For intellectual activity, this doesn’t seem to be the case. The distribution of accomplishment is nothing like ability. In practice, a tiny fraction of scientists produce the vast majority of results, with a distribution that looks something like a power law distribution. This isn’t a particularly obscure result, but it doesn’t seem to enter into the model.

How Jones et al. attempt to compensate for different levels of ability

How Jones et al. attempt to compensate for different levels of ability

What was done instead was an attempt to account for variations in productivity by looking at average wages. But again, this has the wrong form. Wages don’t vary as much as productivity does, or in the same way.

#2: The roles of the most innovative researchers are already filled by the most productive people

I think this one is arguable, but close enough, especially for the kind of outsize talents that really drive Solovian growth. Especially in a meritocratic age, the vast majority of bright, talented people already get a chance. To a first approximation, the most talented people are already doing what they are good at, so if you add more people, you are going to be adding researchers with a small probability of adding anything of huge impact. This is true even if you find smart people to do more research, given assumption #1.
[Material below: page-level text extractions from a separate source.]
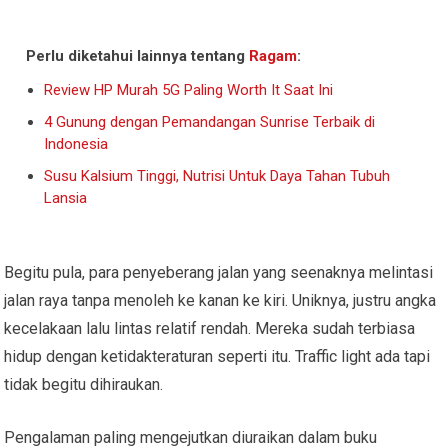
Perlu diketahui lainnya tentang
Ragam
:
Review HP Murah 5G Paling Worth It Saat Ini
4 Gunung dengan Pemandangan Sunrise Terbaik di
Indonesia
Susu Kalsium Tinggi, Nutrisi Untuk Daya Tahan Tubuh
Lansia
Begitu pula, para penyeberang jalan yang seenaknya melintasi
jalan raya tanpa menoleh ke kanan ke kiri. Uniknya, justru angka
kecelakaan lalu lintas relatif rendah. Mereka sudah terbiasa
hidup dengan ketidakteraturan seperti itu. Traffic light ada tapi
tidak begitu dihiraukan.
Pengalaman paling mengejutkan diuraikan dalam buku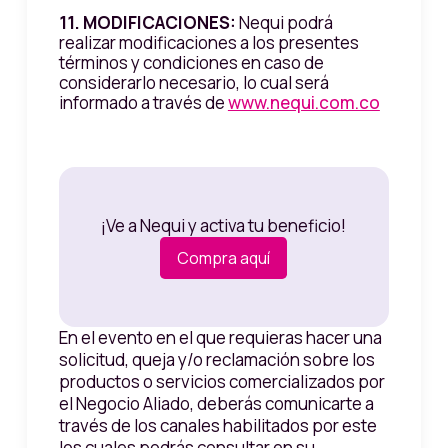
11. MODIFICACIONES:
Nequi podrá
realizar modificaciones a los presentes
términos y condiciones en caso de
considerarlo necesario, lo cual será
informado a través de
www.nequi.com.co
¡Ve a Nequi y activa tu beneficio!
Compra aquí
En el evento en el que requieras hacer una
solicitud, queja y/o reclamación sobre los
productos o servicios comercializados por
el Negocio Aliado, deberás comunicarte a
través de los canales habilitados por este
los cuales podrás consultar en su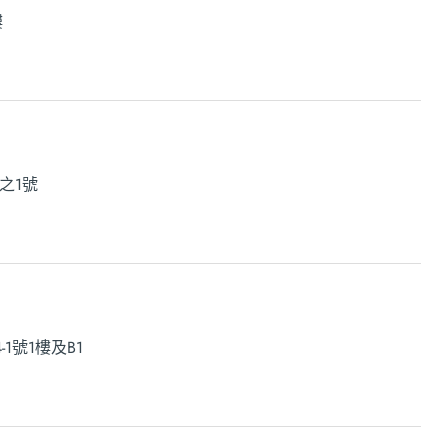
樓
之1號
1號1樓及B1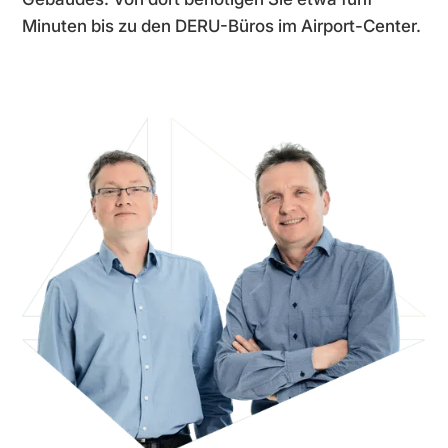
Minuten bis zu den DERU-Büros im Airport-Center.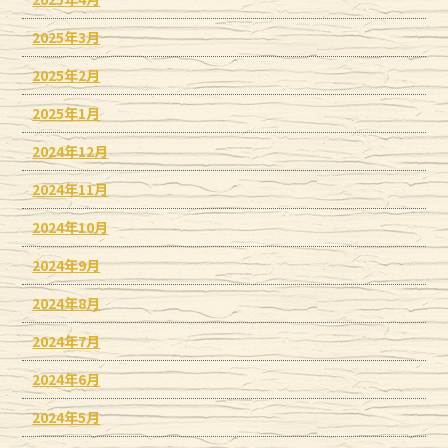
2025年3月
2025年2月
2025年1月
2024年12月
2024年11月
2024年10月
2024年9月
2024年8月
2024年7月
2024年6月
2024年5月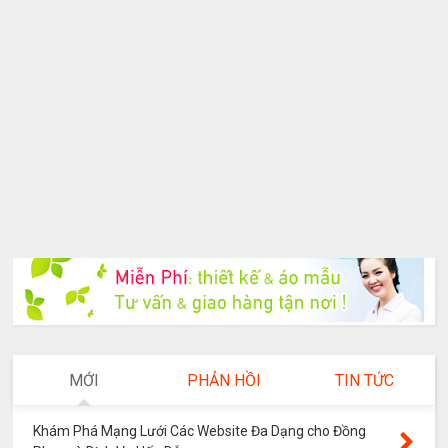
MỚI
PHẢN HỒI
TIN TỨC
Khám Phá Mạng Lưới Các Website Đa Dạng cho Đồng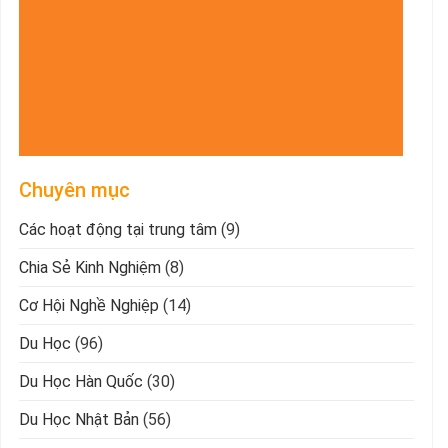
Chuyên mục
Các hoạt động tại trung tâm
(9)
Chia Sẻ Kinh Nghiệm
(8)
Cơ Hội Nghề Nghiệp
(14)
Du Học
(96)
Du Học Hàn Quốc
(30)
Du Học Nhật Bản
(56)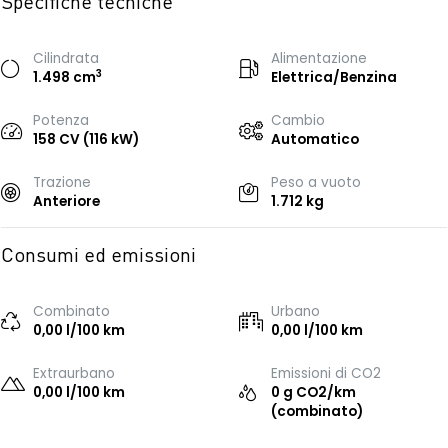
Specifiche tecniche
Cilindrata
Alimentazione
3
1.498 cm
Elettrica/Benzina
Potenza
Cambio
158 CV (116 kW)
Automatico
Trazione
Peso a vuoto
Anteriore
1.712 kg
Consumi ed emissioni
Combinato
Urbano
0,00 l/100 km
0,00 l/100 km
Extraurbano
Emissioni di CO2
0,00 l/100 km
0 g CO2/km
(combinato)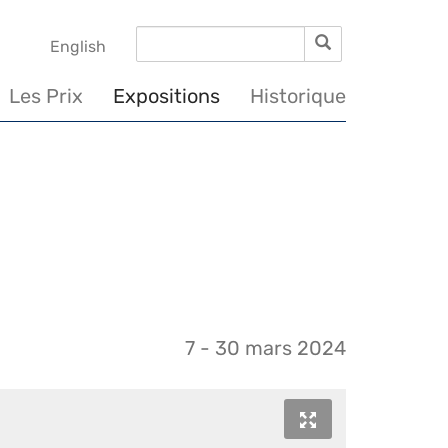
Rechercher
Rechercher
English
Les Prix
Expositions
Historique
7 - 30 mars 2024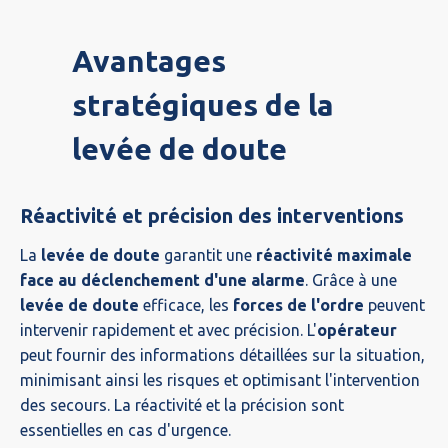
Avantages
stratégiques de la
levée de doute
Réactivité et précision des interventions
La
levée de doute
garantit une
réactivité maximale
face au déclenchement d'une alarme
. Grâce à une
levée de doute
efficace, les
forces de l'ordre
peuvent
intervenir rapidement et avec précision. L'
opérateur
peut fournir des informations détaillées sur la situation,
minimisant ainsi les risques et optimisant l'intervention
des secours. La réactivité et la précision sont
essentielles en cas d'urgence.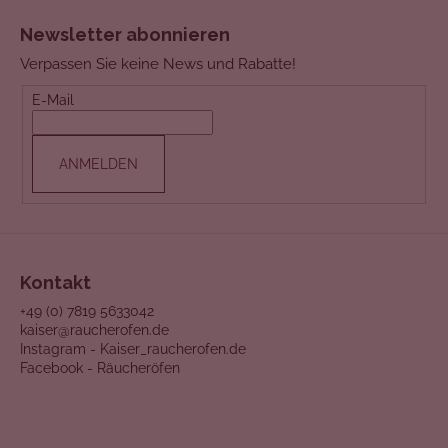
F
Newsletter abonnieren
U
Verpassen Sie keine News und Rabatte!
SS
E-Mail
Z
E
ANMELDEN
I
L
E
Kontakt
+49 (0) 7819 5633042
kaiser@raucherofen.de
Instagram - Kaiser_raucherofen.de
Facebook - Räucheröfen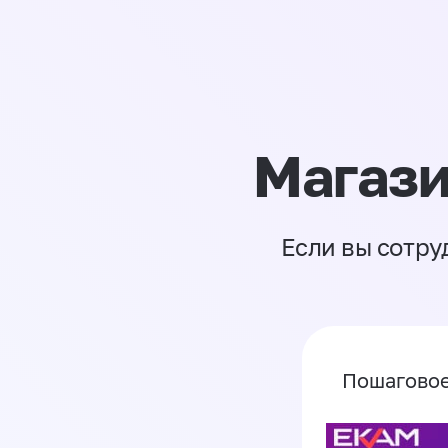
Магази
Если вы сотру
Пошаговое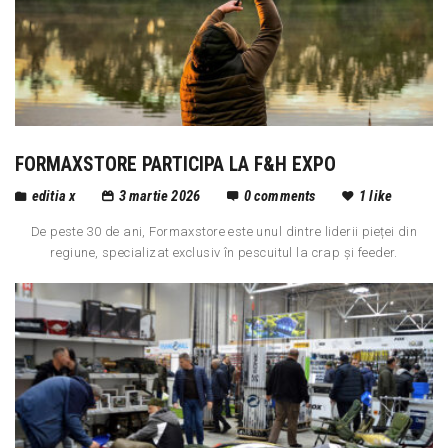
FORMAXSTORE PARTICIPA LA F&H EXPO
editia x
3 martie 2026
0
comments
1
like
De peste 30 de ani, Formaxstore este unul dintre liderii pieței din
regiune, specializat exclusiv în pescuitul la crap și feeder.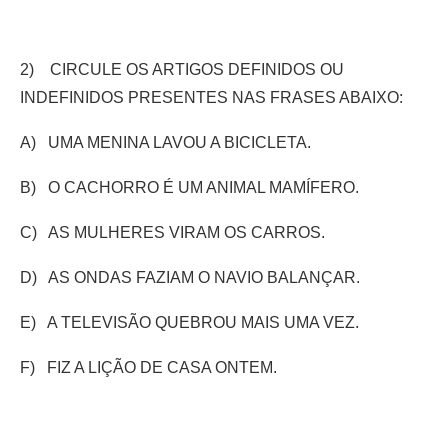
2) CIRCULE OS ARTIGOS DEFINIDOS OU
INDEFINIDOS PRESENTES NAS FRASES ABAIXO:
A) UMA MENINA LAVOU A BICICLETA.
B) O CACHORRO É UM ANIMAL MAMÍFERO.
C) AS MULHERES VIRAM OS CARROS.
D) AS ONDAS FAZIAM O NAVIO BALANÇAR.
E) A TELEVISÃO QUEBROU MAIS UMA VEZ.
F) FIZ A LIÇÃO DE CASA ONTEM.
I can think of plausible arguments that should count against my argument above. I’ve made some of them before.

#C1: We aren’t talking about science, but engineering

The data behind the Lotka curve and other similar metrics mostly looks at unusual accomplishments, like publishing a lot of papers or winning big prizes. However, the data Jones et al. are looking are are mostly about total factor productivity growth, which is pretty clearly applied science, or what most of us call technology and engineering. This of its very nature is more diffuse, and needs a broader range of talents to actualize than a seminal paper does.

#C2: The historical rates of accomplishment in technology growth probably should be discounted because important things were left out

It is easy to build great things fast if you don’t need to worry about fracture analysis or environmental impacts. I’m sometimes horrified by the huge costs borne by the public during the Industrial Revolution, but I don’t face the choices they did either. Modern engineering is more labor intensive than it used to be because we have to integrate a much more comprehensive body of knowledge. And consequently, accidents of all types, environmental pollution, and infrastructure disasters are all less common than they used to be [with a huge caveat for China].

I take this as a justification for including all of the extra people who get paid to generate intellectual property. To be fair, not everyone involved in STEM work in the US falls into this bucket, and depending on how broadly IP is defined, it could also include a lot of non-STEM workers too.

#C3: Sectors like Pharmaceuticals seem to show this pattern of declining efficiency

Eroom’s Law

Eroom’s Law

On balance, I still think it is a little off-base to inflate the number of effective researchers so heavily over the last 90 years. When you take everything into account, I think even in technology, real advances are more Lotka curve like, but you also need a lot more people to get things done, but not 20 or 30 times as many, which is what Figure 1 from the Jones paper implies.

Pharma does look bad, but if you look at something like how much better imaging is, which heavily leverages Moore’s Law, medicine as a whole has developed quite a lot of new technology. What you get for it is another story, of course.